When maintaining a library that manipulates complex OpenXML structures,
debugging means digging through endless hierarchies of docx4j objects. I
needed a way to see the results of my tests in a human-readable format without
launching Word every five minutes. AsciiDoc was the perfect tool for the job.
From Debugging Tool to Codebase Cleanup
Once I had a basic converter that could turn AsciiDoc snippets into DOCX fragments for testing, I realized I could use it for more than just debugging.
Our codebase was cluttered with binary .docx documents used as templates for
tests. These are a nightmare for version control and almost impossible to review
in a Pull Request. By moving these simple templates directly into AsciiDoc, I
could keep the logic, and the content in plain text, making the library much
easier to maintain.
The Search for a Sustainable Pipeline
My first instinct was to integrate AsciidoctorJ directly into the pipeline. It
is the gold standard for AsciiDoc processing, but I quickly ran into a major
roadblock: performance. For the lightweight, fast-moving environment of
office-stamper, the JRuby-based engine’s startup time and memory overhead were
simply more than I was willing to accept.
At the same time, I was keeping a close eye on the budding efforts of the Eclipse Foundation to standardize the language under Project Austen and the AsciiDoc Language project. It is clear the ecosystem is moving towards more native and portable implementations.
A Specialized Path: AI and Custom Implementation
I decided to take a leap and experiment with AI to help me implement my own specialized version of an AsciiDoc compiler.
By narrowing the scope strictly to what is relevant for DOCX generation, I could create a highly optimized, native Java implementation. While it isn’t (yet) a general-purpose converter capable of a full round-trip for every AsciiDoc and DOCX feature, it is pertinent at the things that matter most for office documents.

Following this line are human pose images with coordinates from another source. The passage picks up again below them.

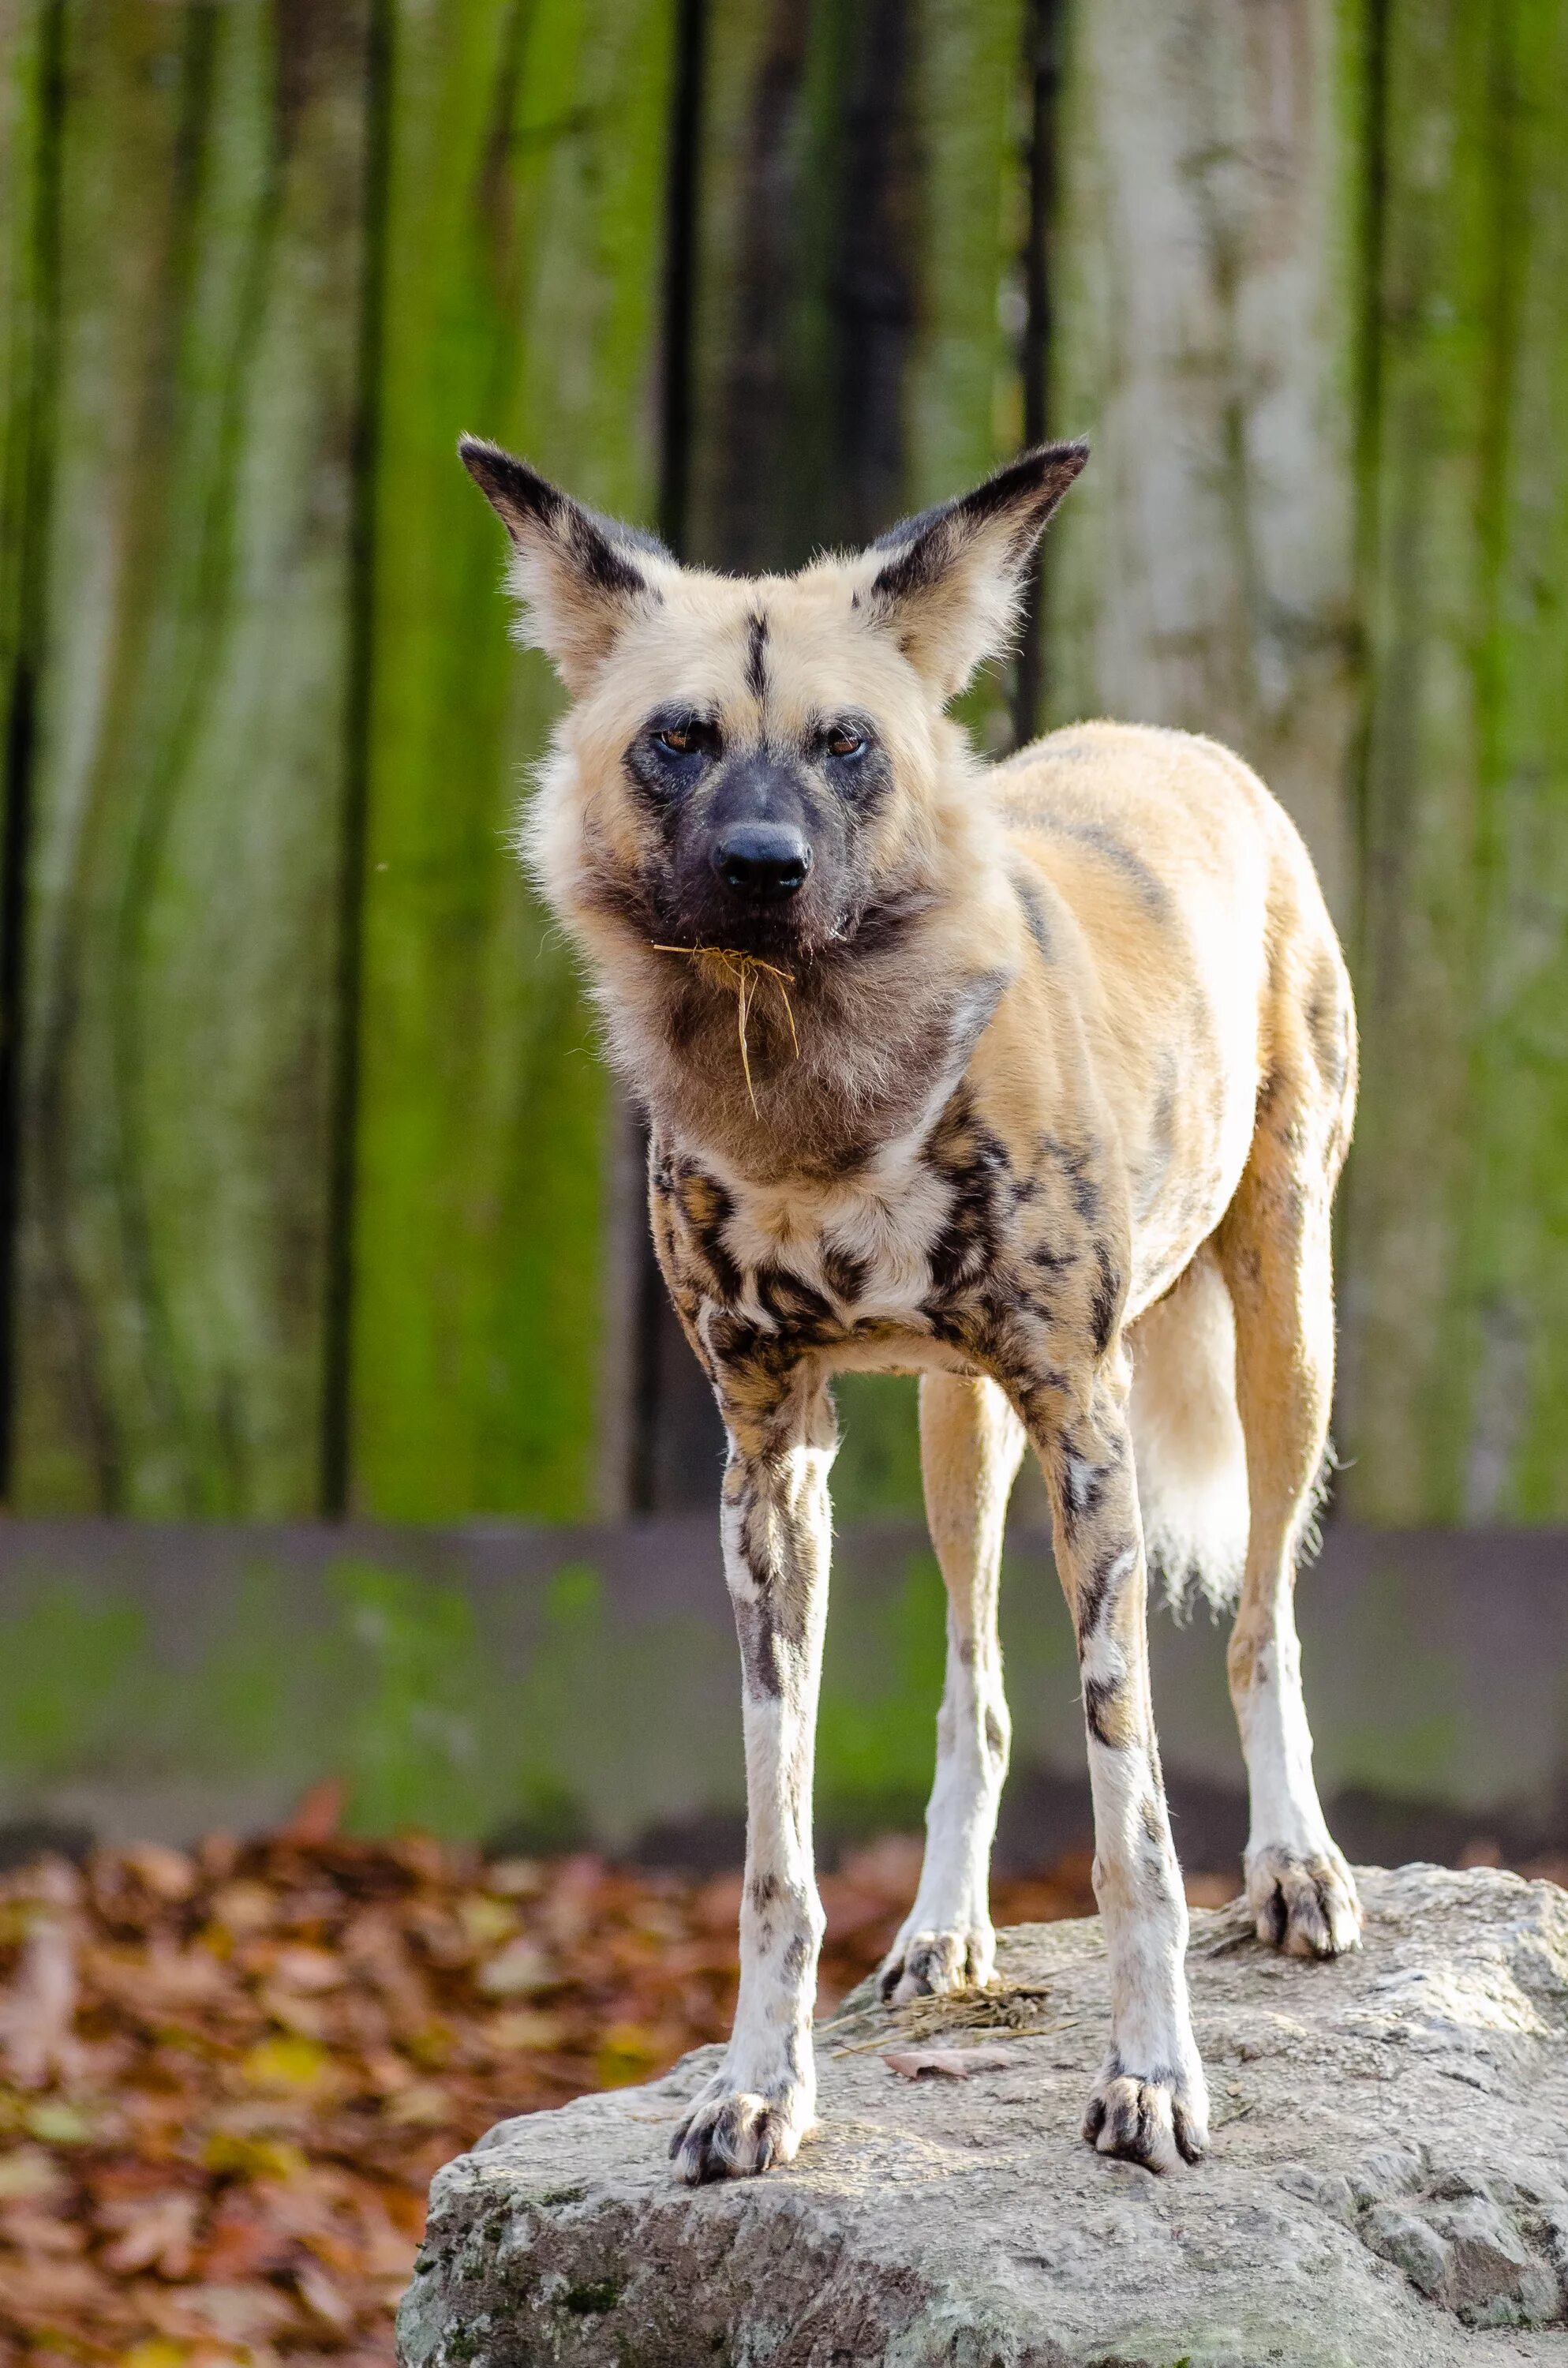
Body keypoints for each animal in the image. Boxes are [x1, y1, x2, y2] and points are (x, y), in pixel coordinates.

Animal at [464, 431, 1364, 2179]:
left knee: (1265, 1628)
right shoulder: (771, 1464)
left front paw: (1152, 2078)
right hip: (961, 1439)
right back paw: (945, 1933)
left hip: (1280, 1336)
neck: (813, 1083)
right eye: (678, 741)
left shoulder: (1088, 1431)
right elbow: (778, 1854)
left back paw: (1295, 1869)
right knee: (977, 1694)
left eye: (846, 746)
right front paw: (761, 2086)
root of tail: (1180, 747)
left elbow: (1135, 1832)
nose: (762, 871)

Today, this custom engine handles features that are usually an afterthought in general-purpose tools:
- Headers and Footers: Properly integrated into the Word document sections.
- Endnotes and Footnotes: With correct numbering and layout.
- Comments and Annotations: Allowing for collaborative-style documents.
- Shapes and Images: Native handling of vector formats.
Visualizing the Documentation
One of the most exciting recent evolutions is the development of an AsciiDoc-to-SVG converter.
Generating documentation for a document-generation library is ironic. To show
what office-stamper can do, you need visual examples. By converting AsciiDoc
snippets into SVGs that mimic the “look and feel” of a real DOCX editor, we can
generate high-quality, realistic previews directly within our documentation.
This allows us to keep our entire documentation base in AsciiDoc format while providing the visual clarity of a GUI-based editor.
The Journey Continues
The transition from a quick debugging hack to a specialized AI-assisted compiler
has been rewarding. It has allowed office-stamper to remain fast and
lightweight while offering deep integration with the most powerful features of
the Word format.
As the Eclipse Foundation projects mature, and our own implementation grows, the goal remains the same: making document generation as seamless and developer-friendly as writing code.